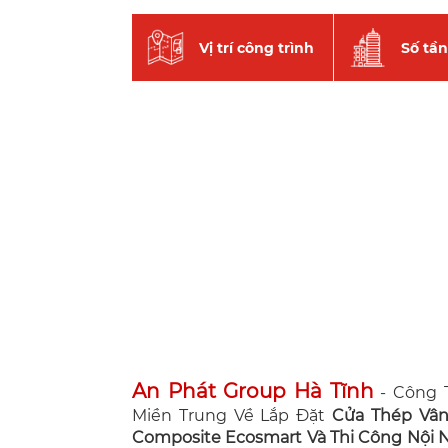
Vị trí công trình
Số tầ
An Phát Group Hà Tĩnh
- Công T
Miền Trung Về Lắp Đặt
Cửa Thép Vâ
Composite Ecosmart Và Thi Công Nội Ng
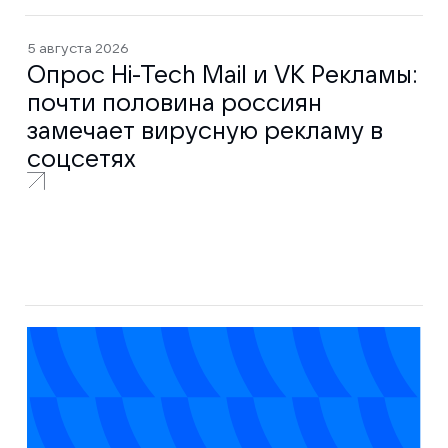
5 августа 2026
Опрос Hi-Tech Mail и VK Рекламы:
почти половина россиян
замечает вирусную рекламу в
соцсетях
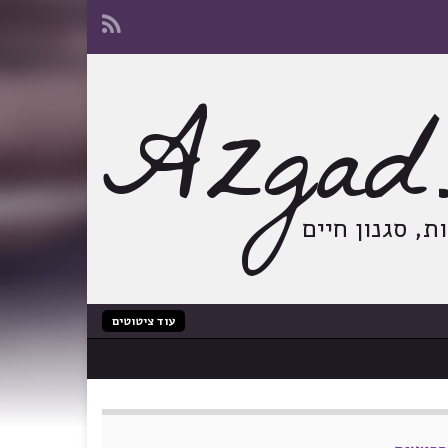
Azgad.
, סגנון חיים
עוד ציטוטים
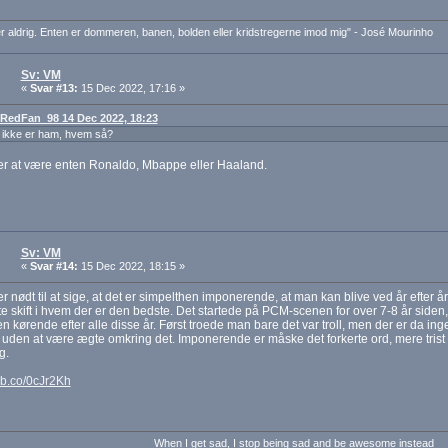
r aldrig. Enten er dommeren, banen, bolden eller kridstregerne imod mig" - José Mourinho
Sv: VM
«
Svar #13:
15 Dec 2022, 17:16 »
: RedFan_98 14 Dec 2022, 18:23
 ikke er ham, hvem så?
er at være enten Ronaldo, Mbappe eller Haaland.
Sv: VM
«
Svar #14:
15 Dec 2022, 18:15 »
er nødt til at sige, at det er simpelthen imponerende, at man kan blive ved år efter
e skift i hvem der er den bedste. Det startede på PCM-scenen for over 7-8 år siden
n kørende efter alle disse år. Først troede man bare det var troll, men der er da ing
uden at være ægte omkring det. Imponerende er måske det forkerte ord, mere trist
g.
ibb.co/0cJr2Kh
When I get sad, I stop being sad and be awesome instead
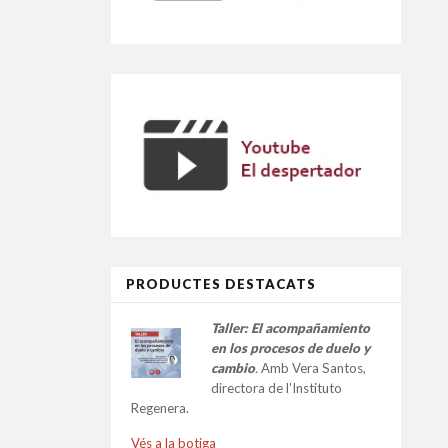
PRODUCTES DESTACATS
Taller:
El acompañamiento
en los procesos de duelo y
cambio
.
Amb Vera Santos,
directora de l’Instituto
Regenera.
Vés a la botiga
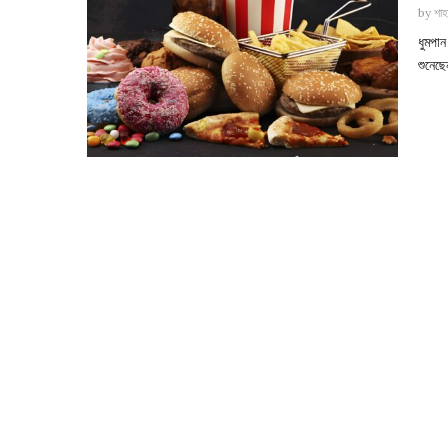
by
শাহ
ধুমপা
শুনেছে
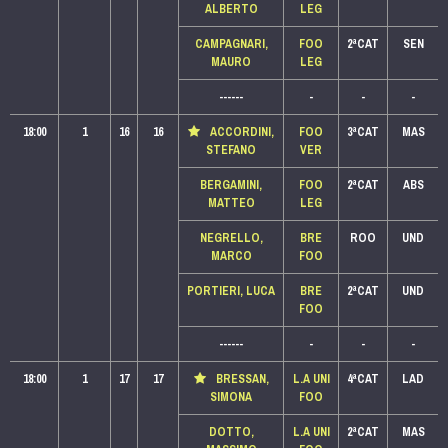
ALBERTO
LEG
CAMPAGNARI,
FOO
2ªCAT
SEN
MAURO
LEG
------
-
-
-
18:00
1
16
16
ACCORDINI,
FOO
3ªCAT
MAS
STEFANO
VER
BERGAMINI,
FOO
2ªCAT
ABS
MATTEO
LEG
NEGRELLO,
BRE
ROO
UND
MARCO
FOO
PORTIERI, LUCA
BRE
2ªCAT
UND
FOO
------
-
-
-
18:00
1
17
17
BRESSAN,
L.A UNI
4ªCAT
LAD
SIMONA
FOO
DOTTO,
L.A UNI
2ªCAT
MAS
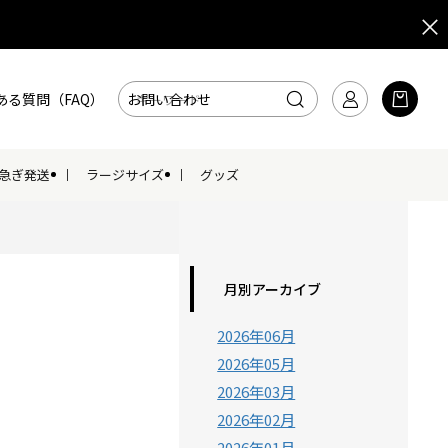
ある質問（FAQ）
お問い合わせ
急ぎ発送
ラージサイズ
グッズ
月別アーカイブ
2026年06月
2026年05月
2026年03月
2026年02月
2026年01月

- **The task**
Find each line in the items above that contains the word "eller" and copy those lines out in full.

- **Solution for this problem**
r aldrig. Enten er dommeren, banen, bolden eller kridstregerne imod mig" - José Mourinho
er at være enten Ronaldo, Mbappe eller Haaland.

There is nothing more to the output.